Подавляет улыбку, смотрит на меня долго, потом касается сарафана в руках и кивает.

— Синий сарафан.

— Это говно какое-то, а не стоп-слово.

— Согласен, он меня тоже дико бесит.

Немного потеряно смотрю на сложенную вещь, потом непонимающе на него, но вникать особо желания нет, и я соглашаюсь.

— Считай договорились. Дальше. Ты никогда меня не ударишь. Клянись.

— Я уже давал тебе слово, и ты, твою мать, знаешь, что я тебя не ударю.

— Я хочу…

— Хватит, — грозно обрывает, — Хватит трахать мне мозг, Амелия. Если бы ты действительно думала, что я тебя ударю — сидела бы молча, но нет! Ты трепишься без конца, говоришь вещи, которые никому другому не позволено! Не ври хотя бы себе, что ты меня боишься. Ты, сука, знаешь — со мной ты в безопасности, включая меня самого.

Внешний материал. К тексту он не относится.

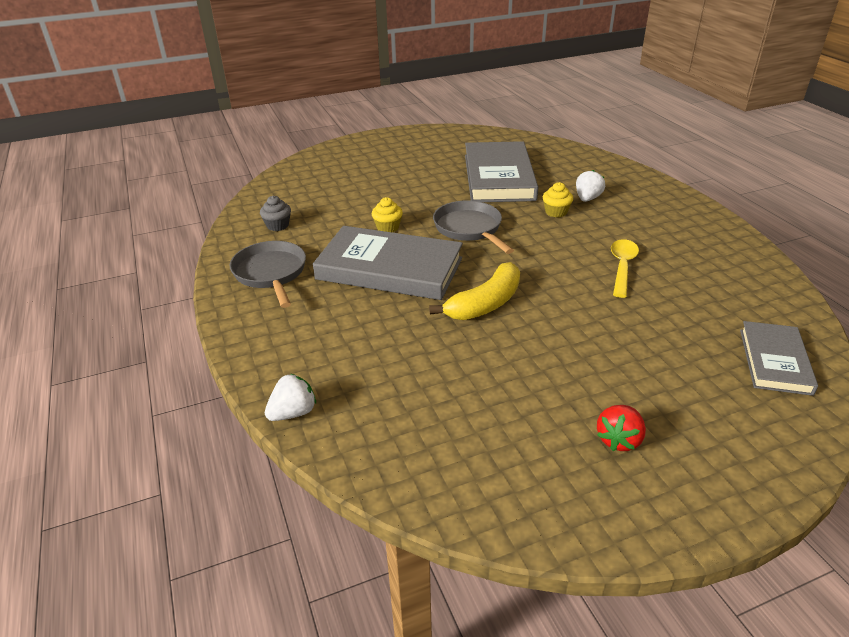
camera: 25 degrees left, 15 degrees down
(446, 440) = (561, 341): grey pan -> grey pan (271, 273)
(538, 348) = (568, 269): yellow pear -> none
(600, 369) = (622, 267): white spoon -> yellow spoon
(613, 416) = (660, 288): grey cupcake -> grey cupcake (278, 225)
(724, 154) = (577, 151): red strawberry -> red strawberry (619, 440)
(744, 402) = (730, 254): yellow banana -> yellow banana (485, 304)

Тирада открывает мне глаза, если честно, потому что я же это действительно понимаю. Он столько раз мог меня ударить, и, будь на его месте кто-то другой, сделал бы это не задумываясь, но Макс не делает мне больно. Физически. Только морально, но это другая история, так? Приходится смиренно опустить глаза, даже не отреагировать на ядовитый смешок, ведь он означает: ага, я так и думал.

— Но тогда ты меня ударил.

— Тогда была другая ситуация, и мы это уже обсуждали, — тускло отвечает, взгляд отводит, но потом еще тише говорит, — Я был зол, а ты продолжала меня провоцировать.

— Это не оправдание.

— Я знаю, но этого больше не повторится. Если тебе будет легче: я клянусь, что искренне даю слово никогда не поднимать на тебя руку, чтобы ты не делала. Лучше? Ты довольна?

— Брачный договор, — хочу побыстрее сменить тему, которая нам двоим, как кость в горле, и приступаю к следующему пункту, — В нем мы изменил некоторые пункты, ясно?! Ты согласишься на все изменения.

— Мы это обсудим.

— Нифига. Ты согласишься!

— Не глядя?! Кем ты меня считаешь? Идиотом?

— Тебе лучше не знать, кем я тебя считаю.

— Но я итак это знаю — увы и ах, у тебя все на лице написано.

— Последнее… — жестко пресекаю его веселье, — Это касается Августа.

— Что с ним?

Макс моментально смягчается и даже подаётся чуть вперед, хмурясь.

— Ты прекратишь его баловать. Я не воспитываю сына так… — обвожу глазами частный самолет, а потом смотрю снова на него, — Считай меня хоть самой дерьмовой матерью на свете, но я не хочу, чтобы Август думал, что он — лучше остальных.